2007-08-14

Injecting liquidity into the market

Central banks around the world, including the ECB, the Fed and the Australian Reserve Bank, have been busy "injecting liquidity" into the marketplace.

I'm still trying to work out what all this means, but from what I can gather, this action is designed to prevent market panic attacks by allowing banks and other financial institutions to borrow money from the central bank. Normally, these financial institutions would borrow from the marketplace, but the "credit crunch" that is going on (as a result of the "subprime meltdown") means that this sort of thing is necessary.

From what I can gather, it basically means that these central banks are lending money to institutions that the marketplace finds very difficult to lend money to.

There's a few problems with this that I am running around my head.
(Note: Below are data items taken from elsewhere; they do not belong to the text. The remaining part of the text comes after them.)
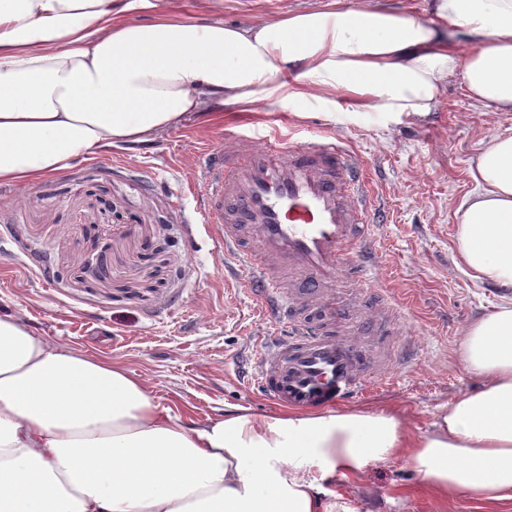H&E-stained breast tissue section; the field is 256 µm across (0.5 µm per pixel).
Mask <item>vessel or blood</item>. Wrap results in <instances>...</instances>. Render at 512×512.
<instances>
[{
    "label": "vessel or blood",
    "mask_w": 512,
    "mask_h": 512,
    "mask_svg": "<svg viewBox=\"0 0 512 512\" xmlns=\"http://www.w3.org/2000/svg\"><path fill=\"white\" fill-rule=\"evenodd\" d=\"M193 184L240 287L288 324L255 344L251 380L272 403L334 408L391 379L401 318L375 274L384 207L340 137L228 133L197 157Z\"/></svg>",
    "instance_id": "b4317fda"
}]
</instances>
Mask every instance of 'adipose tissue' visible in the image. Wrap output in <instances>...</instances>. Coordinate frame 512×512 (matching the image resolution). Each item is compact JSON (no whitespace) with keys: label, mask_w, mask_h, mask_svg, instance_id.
Listing matches in <instances>:
<instances>
[{"label":"adipose tissue","mask_w":512,"mask_h":512,"mask_svg":"<svg viewBox=\"0 0 512 512\" xmlns=\"http://www.w3.org/2000/svg\"><path fill=\"white\" fill-rule=\"evenodd\" d=\"M430 9L425 22L320 0L228 26L172 0H0V183L30 188L261 98L409 118L458 74L477 107L512 112V0ZM459 34L476 43L464 56ZM469 176L455 265L500 301L459 342L479 387L442 405L432 432L391 409L193 425L143 379L0 313V512H322L317 474L354 487L393 459L443 498L512 501V129L482 143Z\"/></svg>","instance_id":"adipose-tissue-1"}]
</instances>
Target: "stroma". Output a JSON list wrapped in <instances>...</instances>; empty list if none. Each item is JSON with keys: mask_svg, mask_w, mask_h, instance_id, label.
<instances>
[{"mask_svg": "<svg viewBox=\"0 0 512 512\" xmlns=\"http://www.w3.org/2000/svg\"><path fill=\"white\" fill-rule=\"evenodd\" d=\"M312 0H179L230 25L274 19ZM248 128L303 140L324 129L378 176L388 219L379 240L383 277L406 302L405 331L418 338L411 362L350 411L396 407L413 429L432 431L440 406L478 387L457 345L470 319L497 301L493 289L455 264L456 211L472 188L469 166L483 140L512 128V112L475 107L460 76L448 80L423 118L386 122L350 115L334 102L297 113L269 99L226 112L221 122L189 119L145 144L103 149L23 189L0 184V311L21 314L37 335L144 377L162 408L202 425L229 408L256 417L281 410L236 374L253 337L288 326L259 314L209 237L186 180L202 148L224 131ZM103 257L106 273L92 260ZM331 512H512L466 495L444 500L402 460L370 468L363 489L338 477L321 483Z\"/></svg>", "mask_w": 512, "mask_h": 512, "instance_id": "35a3bbf8", "label": "stroma"}]
</instances>
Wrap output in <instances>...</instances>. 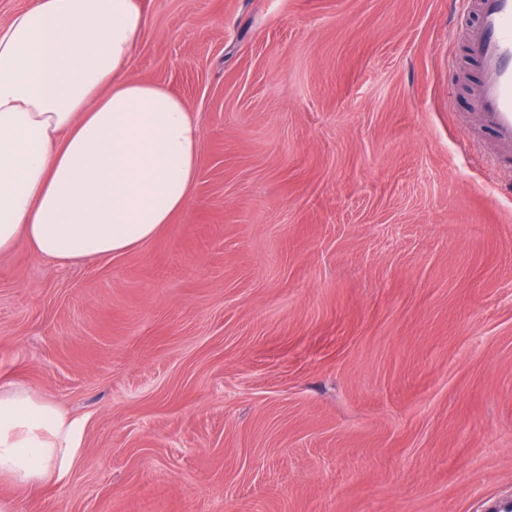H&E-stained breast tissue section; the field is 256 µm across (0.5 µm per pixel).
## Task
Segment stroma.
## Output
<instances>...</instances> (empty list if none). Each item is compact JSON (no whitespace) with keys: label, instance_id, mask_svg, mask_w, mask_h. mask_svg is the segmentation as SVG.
Here are the masks:
<instances>
[{"label":"stroma","instance_id":"35a3bbf8","mask_svg":"<svg viewBox=\"0 0 512 512\" xmlns=\"http://www.w3.org/2000/svg\"><path fill=\"white\" fill-rule=\"evenodd\" d=\"M128 75L200 128L129 251L0 257V384L88 417L20 512H487L512 499V160L459 0H141Z\"/></svg>","mask_w":512,"mask_h":512}]
</instances>
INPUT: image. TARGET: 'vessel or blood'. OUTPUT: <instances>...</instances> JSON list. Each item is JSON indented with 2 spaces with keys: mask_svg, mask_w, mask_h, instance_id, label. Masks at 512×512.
I'll return each instance as SVG.
<instances>
[{
  "mask_svg": "<svg viewBox=\"0 0 512 512\" xmlns=\"http://www.w3.org/2000/svg\"><path fill=\"white\" fill-rule=\"evenodd\" d=\"M466 55L477 72L476 129L492 135L499 159L512 157V0H462Z\"/></svg>",
  "mask_w": 512,
  "mask_h": 512,
  "instance_id": "vessel-or-blood-1",
  "label": "vessel or blood"
}]
</instances>
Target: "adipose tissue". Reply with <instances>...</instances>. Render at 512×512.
Returning <instances> with one entry per match:
<instances>
[{
	"label": "adipose tissue",
	"instance_id": "ef3b65f1",
	"mask_svg": "<svg viewBox=\"0 0 512 512\" xmlns=\"http://www.w3.org/2000/svg\"><path fill=\"white\" fill-rule=\"evenodd\" d=\"M145 25L141 0H36L0 29V256L123 253L185 207L201 131L184 99L128 77ZM87 423L0 386V478L67 483Z\"/></svg>",
	"mask_w": 512,
	"mask_h": 512
}]
</instances>
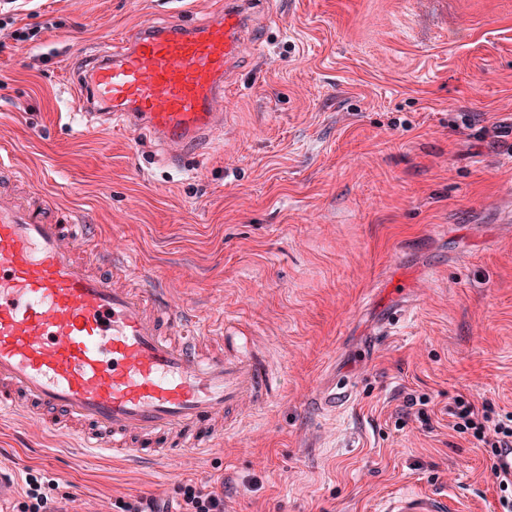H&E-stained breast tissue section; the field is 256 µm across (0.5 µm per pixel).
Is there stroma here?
I'll use <instances>...</instances> for the list:
<instances>
[{"instance_id":"1","label":"stroma","mask_w":512,"mask_h":512,"mask_svg":"<svg viewBox=\"0 0 512 512\" xmlns=\"http://www.w3.org/2000/svg\"><path fill=\"white\" fill-rule=\"evenodd\" d=\"M221 0H14L0 16V171L98 237L135 249L129 282L172 289L277 375L250 430L196 459L90 458L22 414L0 467L54 484L56 512H112L185 483L224 512H374L395 489L499 512L492 462L448 427L449 397L512 411V0H255L262 33L227 79L213 144L170 160L121 127L86 133L81 62L144 22L194 23ZM401 317L387 337L381 323ZM355 382L353 407L316 400ZM432 431L396 428L406 394Z\"/></svg>"}]
</instances>
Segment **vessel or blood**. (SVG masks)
Returning <instances> with one entry per match:
<instances>
[{
	"label": "vessel or blood",
	"mask_w": 512,
	"mask_h": 512,
	"mask_svg": "<svg viewBox=\"0 0 512 512\" xmlns=\"http://www.w3.org/2000/svg\"><path fill=\"white\" fill-rule=\"evenodd\" d=\"M250 0H225L192 25L145 22L131 40L102 41L82 71L87 104L102 103L107 122L151 136L172 160L224 123L217 106L243 53ZM92 249L111 275L76 258ZM130 248L91 234L75 214L61 217L29 196L0 189V415H40L53 432H73L79 447L152 464L216 448L247 417L216 416L272 386L251 355L204 357L190 326L212 328L167 288H119L131 272ZM350 381L320 398L348 407ZM441 495L396 491L379 512H449Z\"/></svg>",
	"instance_id": "b4317fda"
}]
</instances>
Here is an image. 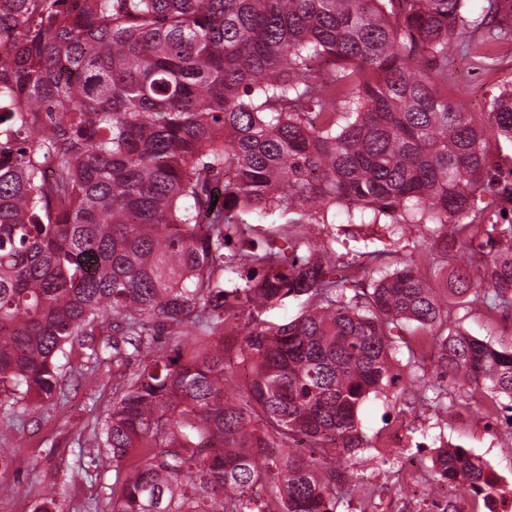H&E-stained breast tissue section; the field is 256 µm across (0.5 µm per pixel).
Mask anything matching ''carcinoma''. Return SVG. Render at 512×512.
I'll list each match as a JSON object with an SVG mask.
<instances>
[{"instance_id":"obj_1","label":"carcinoma","mask_w":512,"mask_h":512,"mask_svg":"<svg viewBox=\"0 0 512 512\" xmlns=\"http://www.w3.org/2000/svg\"><path fill=\"white\" fill-rule=\"evenodd\" d=\"M465 2L0 0V403L59 398L76 336L137 363L90 458L108 512H336L396 329L430 330L451 383L414 371L402 394L448 410L482 385L512 411V345L451 325L419 264L372 276V253L310 233L338 207L401 238L450 225L456 306L512 308V166L493 159L512 89L481 121L441 91ZM232 236L261 246L237 261ZM196 324L211 349L158 354ZM236 360L253 378L229 398ZM448 476L498 489L464 448L435 461Z\"/></svg>"}]
</instances>
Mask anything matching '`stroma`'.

The first is that these injections of liquidity are akin to money printing. Central Banks have the ability to create money out of thin air and these "liquidity injections" are a result of this. Done too often and too loosely, such actions are inflationary. This is a problem at the moment because inflation in the world economy is pressuring upwards and central banks have been increasing interest rates to reduce this pressure. The recent "liquidity injections", however, are actions which exacerbate inflationary pressures - which means that the central banks are pursuing two mutually contradictory policies.

The second problem is that these "liquidity injections" are preventing the marketplace from functioning properly. I'm no fan of "the market is God" philosophy, which means that limits do need to be placed on market actions... yet in this case I'm not so sure. The market has reacted against the "subprime meltdown" by punishing those responsible for it... yet when central banks "inject liquidity" they are limiting this punishment. I suppose so long as the central banks eventually reverse their actions by removing liquidity from the marketplace over the long term then that should be fine.

The third problem is that there is only so much central banks can do. They can't keep on "injecting liquidity" all the time. Eventually the market has to correct itself and that means that certain institutions have to go bankrupt. What we're seeing at the moment is merely short-term actions and reactions. "Injecting liquidity" will hopefully result in a softer landing, but the plane still has to get damaged on the way down.